Court Opinion

ID: 3659655
Source: CourtListenerOpinion
Date Created: 2016-07-06 06:11:40.986612+00
Date Added: 2024-06-11T12:59:50.338186
License: Public Domain

An executor of his own wrong is defined to be a person who, without any authority intermeddles with the estate of the deceased, and does such acts as properly belong to the office of an executor *Page 191 
or administrator. (Went. Off. of Ex., 171.) And by statute 43 Elizabeth, ch. 8, he is declared to be an executor of his own wrong, who holds any goods of, or who owes any debt to the intestate, for which he holds a fraudulent release or discharge, and without such valuable consideration as shall amount to the value of the same goods of debts or thereabouts.

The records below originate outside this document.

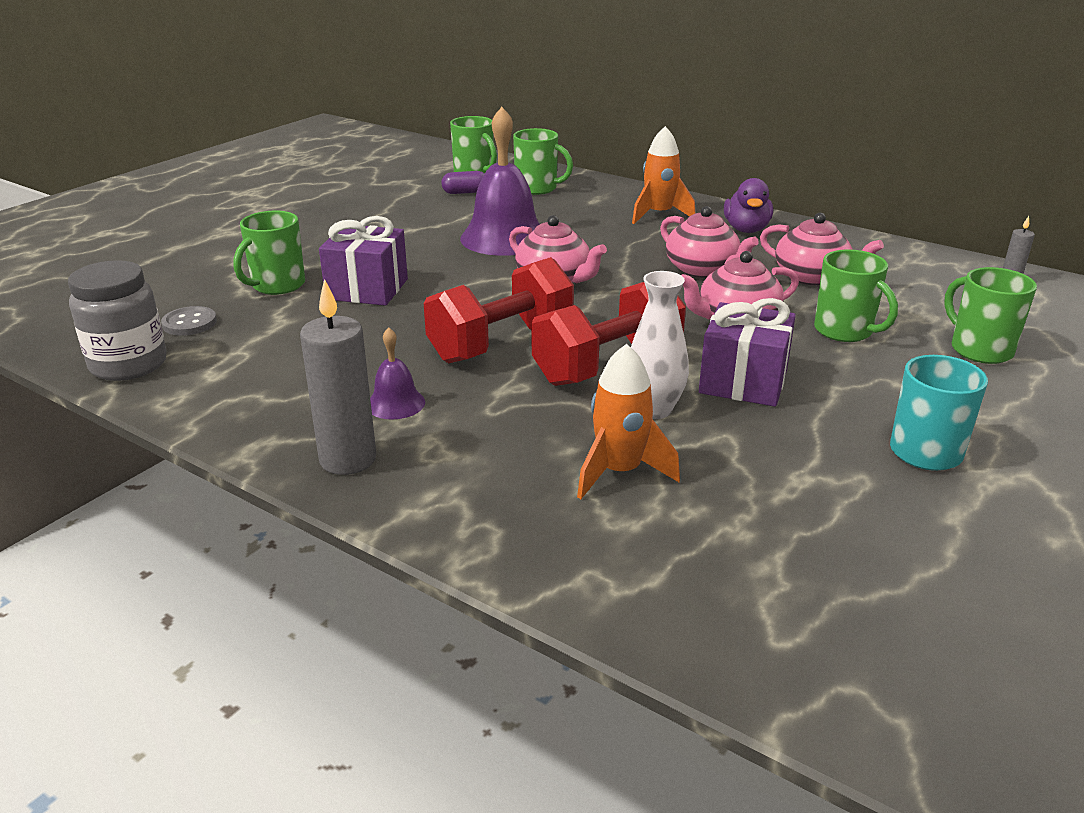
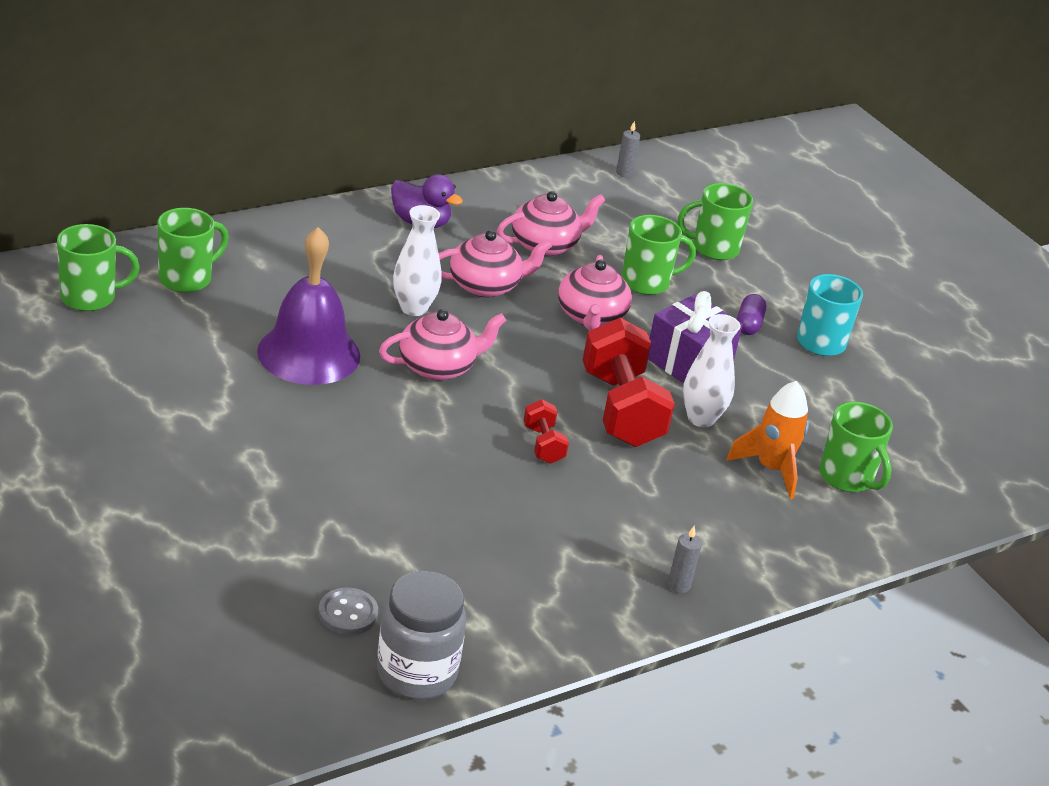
camera: 70 degrees left, 5 degrees up
green mug [234,211,305,295] -> green mug moved to [819,402,893,492]
grey candle [300,279,376,475] -> grey candle [668,526,702,593], size x0.48
purple gift [319,216,408,306] -> none
purple bell [370,327,425,419] -> none
red dumbbell [424,257,574,363] -> red dumbbell [524,399,569,464], size x0.48
purple capsule [441,171,484,194] -> purple capsule moved to [737,294,766,335]
orange rocket [632,126,695,224] -> none
none -> white vase [393,205,442,316]

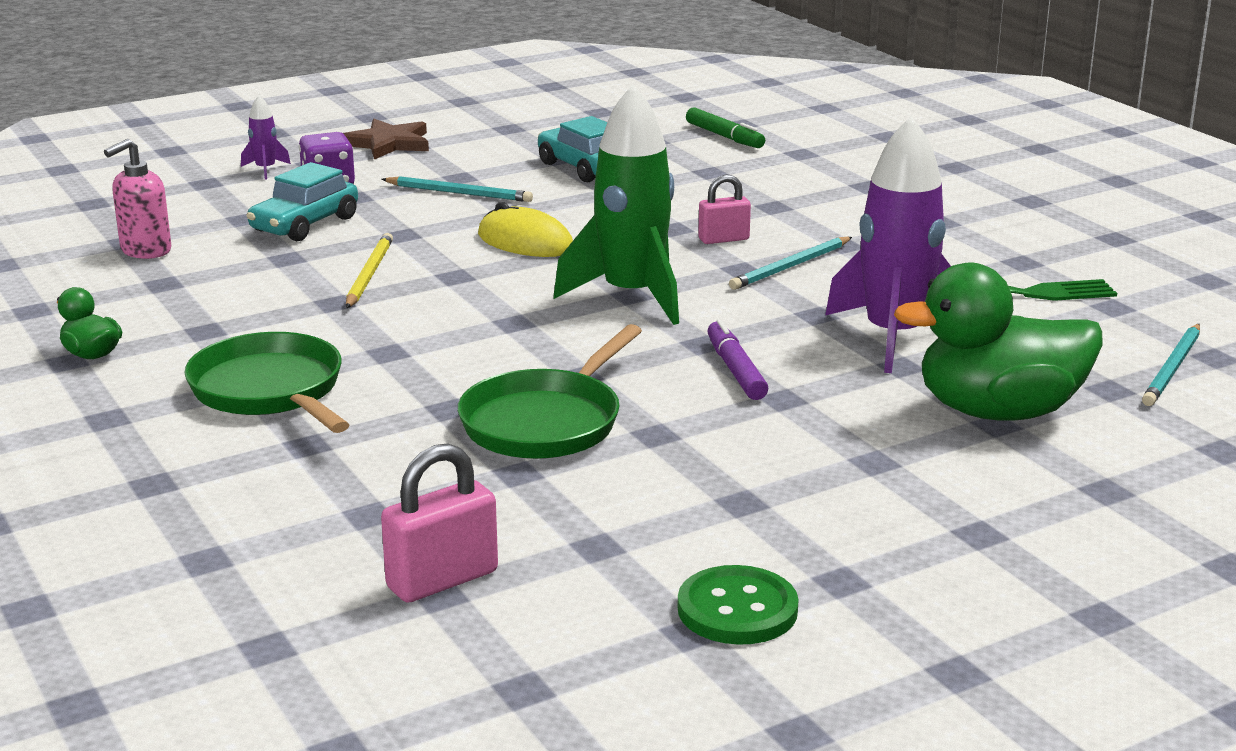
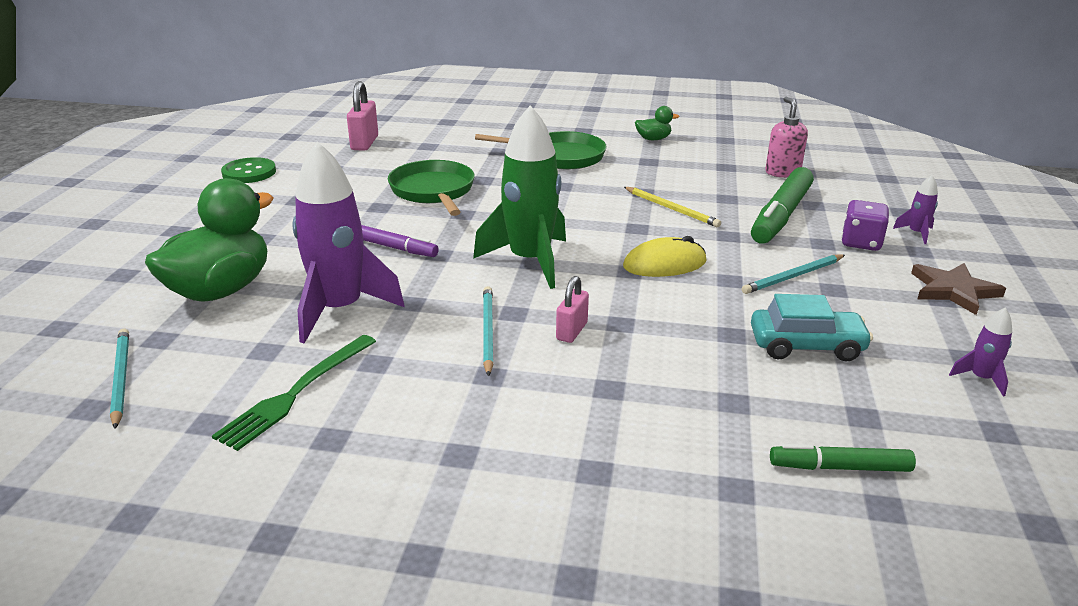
camera: 130 degrees right, 5 degrees up
turquoise car [247,162,358,241] -> green marker [751,167,814,244]
none -> purple rocket [949,308,1012,396]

But I am not aware that it has ever been adjudged that a (224) person was an executor of his own wrong who has not intermeddled with the estate of the deceased, or who does not hold any of his estate in his hands, but who only sets up a claim against the estate, although that claim may not be a valid, but in truth a fraudulent one. This may have been the defendant's case, but it has not been proved. It is not stated, although probably the fact was so, that Roberts' estate was insolvent. Nor has it been made to appear that the defendant's unregistered bill of sale was fraudulent. To be sure it appears that he had not all confidence in it when he purchased the title of the person who bid off the negro. Be that as it may, I think the judge did not err when he decided that, although the bill of sale was fraudulent, and although the defendant forbid the sale, claiming under it, and thereby caused the property to sell for a less price, yet that did not constitute him an executor of his own wrong.
PER CURIAM.                                 Judgment affirmed.